That's just too funny. To do otherwise will allow the University to dictate allowable religious behavior. So much much for the vaunted wall of separation, eh?
at 12:12 on December 7th, 2009
A public university that receives public funding--our tax dollars--can not descrimate based on race, religion, gender, ethnicity and age. I can't believe the Supreme Court is agreeing to hear this case as there must be some precedent from which to reject it.
at 12:26 on December 7th, 2009
Agreed, A211423.......unless the Supremes decide they want to make a new law.
at 14:05 on December 7th, 2009
A conservative court practicing judicial activism? Say it ain't so.
at 15:14 on December 7th, 2009
Methinks the Court finished practicing long ago. They seem to be seriously playing the game. Poorly at times, true.
In this case, it is the religious group that is doing the pushing, the school has withheld funding, the group then went to court:
"....contending that it was unconstitutional for a state-funded law school to deny official recognition to a religious group because of its "core religious viewpoints." It suit said the law school had violated its freedom of "expressive association" as well as its rights to free speech and the free exercise of religion, all protected by the 1st Amendment."
at 12:26 on December 7th, 2009
I just added a link above in my preamble to a piece by the Baltimore Sun; I think if you see that title, you will see what it going on.....(turf wars)
at 12:28 on December 7th, 2009
Well, well, well. That does change things doesn't it?
Funny, i seem to have remarked on this sort of thing just the other day.
Thanks much for the link/background, smk.
at 12:35 on December 7th, 2009
smk
The NP site does not allow me to access links. But I can see by the title the inclination of the group.

########

**Written task A**
In the rows, turn the lines starting with the line with "nology’de (MIT) yapılan" and going on through the line with "baldosa hidràulica" into a numbered list, leaving out blank lines and any pictures.

**Data to use**
########

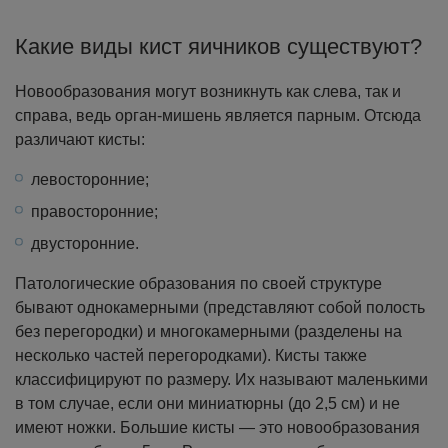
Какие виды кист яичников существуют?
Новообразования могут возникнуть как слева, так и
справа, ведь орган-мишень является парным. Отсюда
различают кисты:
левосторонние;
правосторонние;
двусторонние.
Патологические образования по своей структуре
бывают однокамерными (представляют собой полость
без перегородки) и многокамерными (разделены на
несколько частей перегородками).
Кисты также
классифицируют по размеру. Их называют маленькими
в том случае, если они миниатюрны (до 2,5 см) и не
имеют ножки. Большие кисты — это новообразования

########

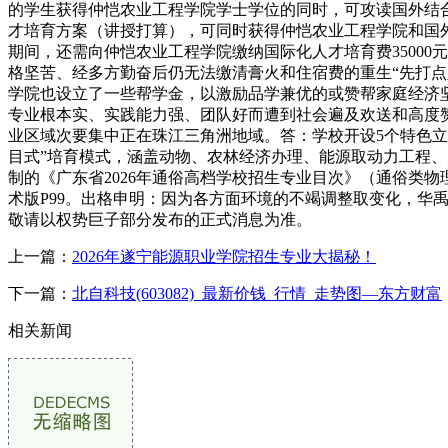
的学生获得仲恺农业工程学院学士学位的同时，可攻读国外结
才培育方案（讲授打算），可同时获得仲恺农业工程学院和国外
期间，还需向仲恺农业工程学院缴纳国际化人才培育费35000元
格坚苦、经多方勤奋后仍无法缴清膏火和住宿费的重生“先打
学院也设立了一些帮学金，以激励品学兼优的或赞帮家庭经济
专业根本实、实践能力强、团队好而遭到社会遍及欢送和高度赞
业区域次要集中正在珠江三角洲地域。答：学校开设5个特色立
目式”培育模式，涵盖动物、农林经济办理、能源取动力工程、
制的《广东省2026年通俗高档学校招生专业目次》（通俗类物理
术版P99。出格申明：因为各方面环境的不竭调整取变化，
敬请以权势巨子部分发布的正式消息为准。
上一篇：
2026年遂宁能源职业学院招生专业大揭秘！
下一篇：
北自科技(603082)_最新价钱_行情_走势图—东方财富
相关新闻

########

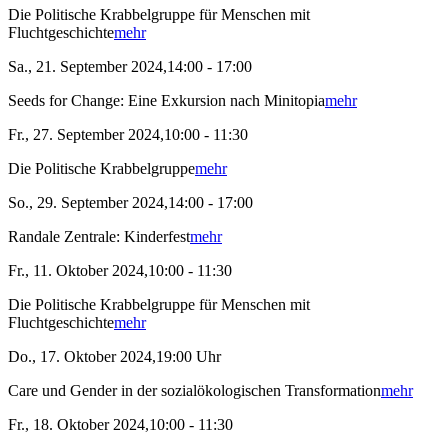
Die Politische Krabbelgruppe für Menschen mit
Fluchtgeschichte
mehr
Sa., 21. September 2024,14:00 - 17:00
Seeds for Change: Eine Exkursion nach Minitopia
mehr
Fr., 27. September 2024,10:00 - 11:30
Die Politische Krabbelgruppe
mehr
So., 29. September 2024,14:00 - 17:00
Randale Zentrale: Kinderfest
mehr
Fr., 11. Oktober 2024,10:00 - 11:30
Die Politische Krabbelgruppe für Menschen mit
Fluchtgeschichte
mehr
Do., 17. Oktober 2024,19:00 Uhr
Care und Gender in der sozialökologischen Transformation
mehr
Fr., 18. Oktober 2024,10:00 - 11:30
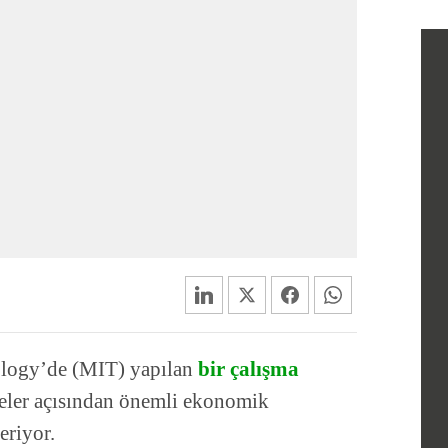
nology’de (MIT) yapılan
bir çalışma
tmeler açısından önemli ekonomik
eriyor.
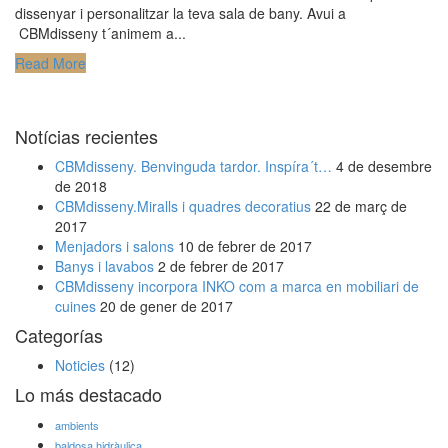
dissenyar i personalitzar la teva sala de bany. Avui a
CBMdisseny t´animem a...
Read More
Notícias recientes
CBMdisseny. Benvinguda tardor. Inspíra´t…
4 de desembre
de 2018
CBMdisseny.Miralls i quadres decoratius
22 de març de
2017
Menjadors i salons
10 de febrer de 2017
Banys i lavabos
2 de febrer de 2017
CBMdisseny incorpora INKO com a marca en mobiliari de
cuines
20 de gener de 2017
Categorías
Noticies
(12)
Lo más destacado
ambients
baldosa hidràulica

########

**Written task B**
Shorten the paragraph in the comment thread that begins "A public university that receives public funding," keeping its main points.

**Task answer A**
1. nology’de (MIT) yapılan
2. bir çalışma
3. tmeler açısından önemli ekonomik
4. eriyor.
5. dissenyar i personalitzar la teva sala de bany. Avui a
6. CBMdisseny t´animem a...
7. Read More
8. Notícias recientes
9. CBMdisseny. Benvinguda tardor. Inspíra´t…
10. 4 de desembre
11. de 2018
12. CBMdisseny.Miralls i quadres decoratius
13. 22 de març de
14. 2017
15. Menjadors i salons
16. 10 de febrer de 2017
17. Banys i lavabos
18. 2 de febrer de 2017
19. CBMdisseny incorpora INKO com a marca en mobiliari de
20. cuines
21. 20 de gener de 2017
22. Categorías
23. Noticies
24. (12)
25. Lo más destacado
26. ambients
27. baldosa hidràulica

**Task answer B**
A public university funded by tax dollars cannot discriminate based on race, religion, gender, ethnicity, or age. The writer is surprised the Supreme Court agreed to hear the case, since some precedent should exist to reject it.